**Exercise:** Reproduce every line of each item below word for word, without changing anything.

**Material for this task:**
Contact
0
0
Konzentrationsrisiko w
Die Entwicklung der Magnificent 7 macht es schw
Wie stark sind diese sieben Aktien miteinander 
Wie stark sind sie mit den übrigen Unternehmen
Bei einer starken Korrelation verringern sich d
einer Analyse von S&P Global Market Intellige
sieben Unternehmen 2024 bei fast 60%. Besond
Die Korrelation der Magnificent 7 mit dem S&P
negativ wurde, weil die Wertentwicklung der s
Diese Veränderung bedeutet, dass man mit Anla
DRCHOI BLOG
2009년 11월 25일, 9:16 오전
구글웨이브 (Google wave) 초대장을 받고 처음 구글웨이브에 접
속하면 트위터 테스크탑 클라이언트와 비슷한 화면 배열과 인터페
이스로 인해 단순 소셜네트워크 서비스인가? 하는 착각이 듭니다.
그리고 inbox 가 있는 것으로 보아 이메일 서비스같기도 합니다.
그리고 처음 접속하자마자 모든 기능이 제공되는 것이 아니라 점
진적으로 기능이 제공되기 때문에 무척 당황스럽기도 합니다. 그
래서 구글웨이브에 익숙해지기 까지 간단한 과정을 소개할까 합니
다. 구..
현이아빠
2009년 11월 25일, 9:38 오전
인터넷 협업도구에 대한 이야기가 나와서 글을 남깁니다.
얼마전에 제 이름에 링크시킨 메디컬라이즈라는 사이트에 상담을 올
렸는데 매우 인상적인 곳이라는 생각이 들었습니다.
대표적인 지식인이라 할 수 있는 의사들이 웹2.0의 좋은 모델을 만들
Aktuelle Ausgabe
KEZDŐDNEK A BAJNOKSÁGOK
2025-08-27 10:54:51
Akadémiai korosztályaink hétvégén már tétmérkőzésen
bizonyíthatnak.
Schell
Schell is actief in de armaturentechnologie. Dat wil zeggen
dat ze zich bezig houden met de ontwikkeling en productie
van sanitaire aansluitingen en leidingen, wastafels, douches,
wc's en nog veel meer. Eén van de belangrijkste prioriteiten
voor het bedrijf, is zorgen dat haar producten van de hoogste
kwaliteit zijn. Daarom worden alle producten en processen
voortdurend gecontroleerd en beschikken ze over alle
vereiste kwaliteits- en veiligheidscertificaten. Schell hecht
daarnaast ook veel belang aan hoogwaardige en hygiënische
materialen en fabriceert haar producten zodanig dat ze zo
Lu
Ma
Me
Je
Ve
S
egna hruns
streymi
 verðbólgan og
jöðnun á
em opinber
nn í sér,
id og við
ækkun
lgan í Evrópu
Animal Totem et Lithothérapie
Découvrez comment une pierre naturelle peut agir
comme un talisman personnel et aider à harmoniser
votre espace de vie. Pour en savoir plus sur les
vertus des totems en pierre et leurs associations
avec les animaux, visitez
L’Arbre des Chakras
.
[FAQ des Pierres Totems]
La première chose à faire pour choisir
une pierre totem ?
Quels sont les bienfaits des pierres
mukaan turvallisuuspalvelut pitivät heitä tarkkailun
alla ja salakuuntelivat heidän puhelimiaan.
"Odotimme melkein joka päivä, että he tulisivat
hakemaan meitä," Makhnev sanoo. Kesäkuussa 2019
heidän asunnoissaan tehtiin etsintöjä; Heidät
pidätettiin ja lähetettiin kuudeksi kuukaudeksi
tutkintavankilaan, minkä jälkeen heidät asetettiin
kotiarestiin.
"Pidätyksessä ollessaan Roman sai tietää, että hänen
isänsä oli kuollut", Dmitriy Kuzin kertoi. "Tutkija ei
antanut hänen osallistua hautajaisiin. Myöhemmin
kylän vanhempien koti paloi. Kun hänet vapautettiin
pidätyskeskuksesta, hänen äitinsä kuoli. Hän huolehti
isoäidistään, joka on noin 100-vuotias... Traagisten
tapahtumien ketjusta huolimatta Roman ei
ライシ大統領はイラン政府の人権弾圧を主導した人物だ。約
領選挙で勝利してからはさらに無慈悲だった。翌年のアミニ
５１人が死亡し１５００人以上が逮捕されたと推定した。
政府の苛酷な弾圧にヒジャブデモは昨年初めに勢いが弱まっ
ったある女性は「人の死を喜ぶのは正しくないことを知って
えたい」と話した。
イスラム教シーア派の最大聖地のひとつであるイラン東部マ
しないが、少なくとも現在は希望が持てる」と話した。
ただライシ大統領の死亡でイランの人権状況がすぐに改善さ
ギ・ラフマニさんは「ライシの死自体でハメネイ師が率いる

**Answer for this exercise:**
Contact
0
0
Konzentrationsrisiko w
Die Entwicklung der Magnificent 7 macht es schw
Wie stark sind diese sieben Aktien miteinander 
Wie stark sind sie mit den übrigen Unternehmen
Bei einer starken Korrelation verringern sich d
einer Analyse von S&P Global Market Intellige
sieben Unternehmen 2024 bei fast 60%. Besond
Die Korrelation der Magnificent 7 mit dem S&P
negativ wurde, weil die Wertentwicklung der s
Diese Veränderung bedeutet, dass man mit Anla
DRCHOI BLOG
2009년 11월 25일, 9:16 오전
구글웨이브 (Google wave) 초대장을 받고 처음 구글웨이브에 접
속하면 트위터 테스크탑 클라이언트와 비슷한 화면 배열과 인터페
이스로 인해 단순 소셜네트워크 서비스인가? 하는 착각이 듭니다.
그리고 inbox 가 있는 것으로 보아 이메일 서비스같기도 합니다.
그리고 처음 접속하자마자 모든 기능이 제공되는 것이 아니라 점
진적으로 기능이 제공되기 때문에 무척 당황스럽기도 합니다. 그
래서 구글웨이브에 익숙해지기 까지 간단한 과정을 소개할까 합니
다. 구..
현이아빠
2009년 11월 25일, 9:38 오전
인터넷 협업도구에 대한 이야기가 나와서 글을 남깁니다.
얼마전에 제 이름에 링크시킨 메디컬라이즈라는 사이트에 상담을 올
렸는데 매우 인상적인 곳이라는 생각이 들었습니다.
대표적인 지식인이라 할 수 있는 의사들이 웹2.0의 좋은 모델을 만들
Aktuelle Ausgabe
KEZDŐDNEK A BAJNOKSÁGOK
2025-08-27 10:54:51
Akadémiai korosztályaink hétvégén már tétmérkőzésen
bizonyíthatnak.
Schell
Schell is actief in de armaturentechnologie. Dat wil zeggen
dat ze zich bezig houden met de ontwikkeling en productie
van sanitaire aansluitingen en leidingen, wastafels, douches,
wc's en nog veel meer. Eén van de belangrijkste prioriteiten
voor het bedrijf, is zorgen dat haar producten van de hoogste
kwaliteit zijn. Daarom worden alle producten en processen
voortdurend gecontroleerd en beschikken ze over alle
vereiste kwaliteits- en veiligheidscertificaten. Schell hecht
daarnaast ook veel belang aan hoogwaardige en hygiënische
materialen en fabriceert haar producten zodanig dat ze zo
Lu
Ma
Me
Je
Ve
S
egna hruns
streymi
 verðbólgan og
jöðnun á
em opinber
nn í sér,
id og við
ækkun
lgan í Evrópu
Animal Totem et Lithothérapie
Découvrez comment une pierre naturelle peut agir
comme un talisman personnel et aider à harmoniser
votre espace de vie. Pour en savoir plus sur les
vertus des totems en pierre et leurs associations
avec les animaux, visitez
L’Arbre des Chakras
.
[FAQ des Pierres Totems]
La première chose à faire pour choisir
une pierre totem ?
Quels sont les bienfaits des pierres
mukaan turvallisuuspalvelut pitivät heitä tarkkailun
alla ja salakuuntelivat heidän puhelimiaan.
"Odotimme melkein joka päivä, että he tulisivat
hakemaan meitä," Makhnev sanoo. Kesäkuussa 2019
heidän asunnoissaan tehtiin etsintöjä; Heidät
pidätettiin ja lähetettiin kuudeksi kuukaudeksi
tutkintavankilaan, minkä jälkeen heidät asetettiin
kotiarestiin.
"Pidätyksessä ollessaan Roman sai tietää, että hänen
isänsä oli kuollut", Dmitriy Kuzin kertoi. "Tutkija ei
antanut hänen osallistua hautajaisiin. Myöhemmin
kylän vanhempien koti paloi. Kun hänet vapautettiin
pidätyskeskuksesta, hänen äitinsä kuoli. Hän huolehti
isoäidistään, joka on noin 100-vuotias... Traagisten
tapahtumien ketjusta huolimatta Roman ei
ライシ大統領はイラン政府の人権弾圧を主導した人物だ。約
領選挙で勝利してからはさらに無慈悲だった。翌年のアミニ
５１人が死亡し１５００人以上が逮捕されたと推定した。
政府の苛酷な弾圧にヒジャブデモは昨年初めに勢いが弱まっ
ったある女性は「人の死を喜ぶのは正しくないことを知って
えたい」と話した。
イスラム教シーア派の最大聖地のひとつであるイラン東部マ
しないが、少なくとも現在は希望が持てる」と話した。
ただライシ大統領の死亡でイランの人権状況がすぐに改善さ
ギ・ラフマニさんは「ライシの死自体でハメネイ師が率いる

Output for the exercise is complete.